Mia bisa melihat kylo sedang berbicara dengan sang ayah dan Radit yang sedang berbicara dengan ponselnya.
Saat Mia sudah berada ditengah-tengah mereka, spontan semua mata menuju terhadapnya, membuat Mia grogi. Mia meremat telapak tangan, ia hanya tertunduk malu, menyembunyikan wajahnya yang bersemu merah.
Mia duduk tepat di antara ayah dan ibunya, persis di depan kylo yang tak berhenti tersenyum sejak dari tadi.
"Assalamualaikum calon istri.."sapa kylo sumingrah.
"Apaan sih Ky.." celetuk Mia malu.
"Hus, kalau jawaban jangan begitu, tidak sopan, apalagi panggil nama begitu, panggil mas gitu nak." Tegur sang ibu.

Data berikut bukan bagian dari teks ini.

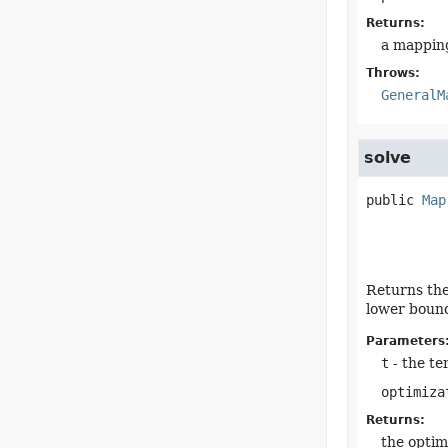
Returns:
a mapping
Throws:
GeneralM
solve
public
Map
Returns the
lower bound
Parameters
t
- the te
optimiza
Returns:
the optim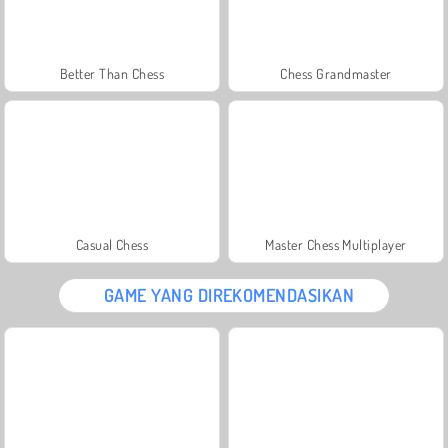
Better Than Chess
Chess Grandmaster
Casual Chess
Master Chess Multiplayer
GAME YANG DIREKOMENDASIKAN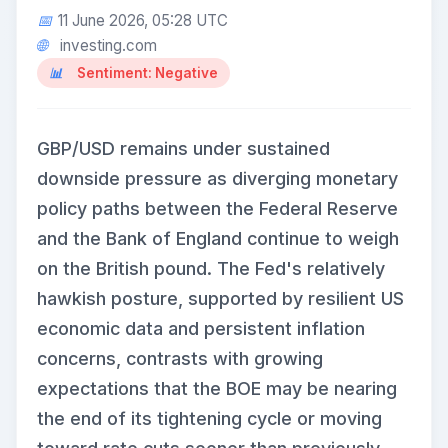
11 June 2026, 05:28 UTC
investing.com
Sentiment: Negative
GBP/USD remains under sustained
downside pressure as diverging monetary
policy paths between the Federal Reserve
and the Bank of England continue to weigh
on the British pound. The Fed's relatively
hawkish posture, supported by resilient US
economic data and persistent inflation
concerns, contrasts with growing
expectations that the BOE may be nearing
the end of its tightening cycle or moving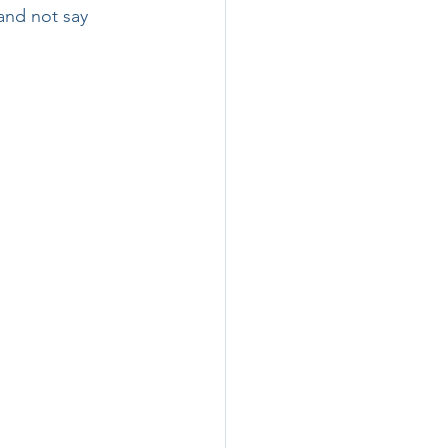
and not say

"Iya Bu,.." jawab Mia malu.
"Tidak apa-apa Bu, mungkin Mia masih belum terbiasa.."bela kylo terhadap calon istrinya yang membuat Mia semakin tertunduk malu.
"Tapi tidak boleh jadi kebiasaan, toh nanti nak kylo akan jadi kepala rumah tangga jadi harus dari sekarang dibiasakan." Kata sang calon ibu mertua.

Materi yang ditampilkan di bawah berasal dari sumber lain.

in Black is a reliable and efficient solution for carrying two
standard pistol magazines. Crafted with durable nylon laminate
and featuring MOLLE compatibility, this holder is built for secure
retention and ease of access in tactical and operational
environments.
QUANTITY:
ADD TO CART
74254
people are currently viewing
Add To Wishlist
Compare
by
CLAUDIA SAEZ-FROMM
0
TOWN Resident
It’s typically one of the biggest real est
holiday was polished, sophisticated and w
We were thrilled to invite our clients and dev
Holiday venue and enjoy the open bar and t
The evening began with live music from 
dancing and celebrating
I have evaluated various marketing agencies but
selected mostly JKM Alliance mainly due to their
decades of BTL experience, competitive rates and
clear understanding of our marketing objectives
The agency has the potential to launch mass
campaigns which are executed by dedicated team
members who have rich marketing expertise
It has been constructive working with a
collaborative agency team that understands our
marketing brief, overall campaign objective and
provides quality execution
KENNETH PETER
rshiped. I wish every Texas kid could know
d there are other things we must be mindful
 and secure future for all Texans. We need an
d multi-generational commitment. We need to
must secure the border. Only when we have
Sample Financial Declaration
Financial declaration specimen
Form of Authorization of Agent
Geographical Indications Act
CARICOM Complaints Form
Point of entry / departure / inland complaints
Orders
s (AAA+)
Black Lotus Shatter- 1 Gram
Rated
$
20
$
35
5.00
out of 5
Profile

"Permisi, saya memotong pembicaraan." Sela Radit. "Maaf pak Ahmad, bapak Radjasa ingin berbicara dengan Anda." Lanjut Radit menyerah ponselnya kepada pak Ahmad ayah Mia.
Pak Ahmad pun menerima ponselnya tersebut menyingkir untuk berbicara dengan calon besannya. Papa kylo menyampaikan permohonan maaf karena tidak bisa datang kesana untuk menyampaikan niat baik mereka untuk meminang Mia sebagai bagian keluarga Radjasa dikarenakan kesibukan yang tidak bisa ditinggal.
Selain itu pak Ahmad juga menyampaikan Syarat-syarat yang ia ajukan kepada kylo terhadap papa radjasa, dan papa radjasa menerima itu semua. Setalah itu mereka melakukan diskusi untuk persiapan pernikahan Mia lewat saluran telpon.
Dari hasil diskusi itu disepakati bahwa acara lamaran akan diselenggarakan 2 hari lagi dan acara pernikahan diselanggarakan selang 1 hari setelah lamaran. Keluarga radjasa menyanggupi hal tersebut.
"Sayang, kamu yakin tidak mau mengadakan pesta disana." Tawar mama kylo dari sambungan telpon.
__ADS_1
"Maaf ma, Mia hanya ingin moments sakral ini dihadiri oleh keluarga inti saja."jawab Mia merasa tidak enak.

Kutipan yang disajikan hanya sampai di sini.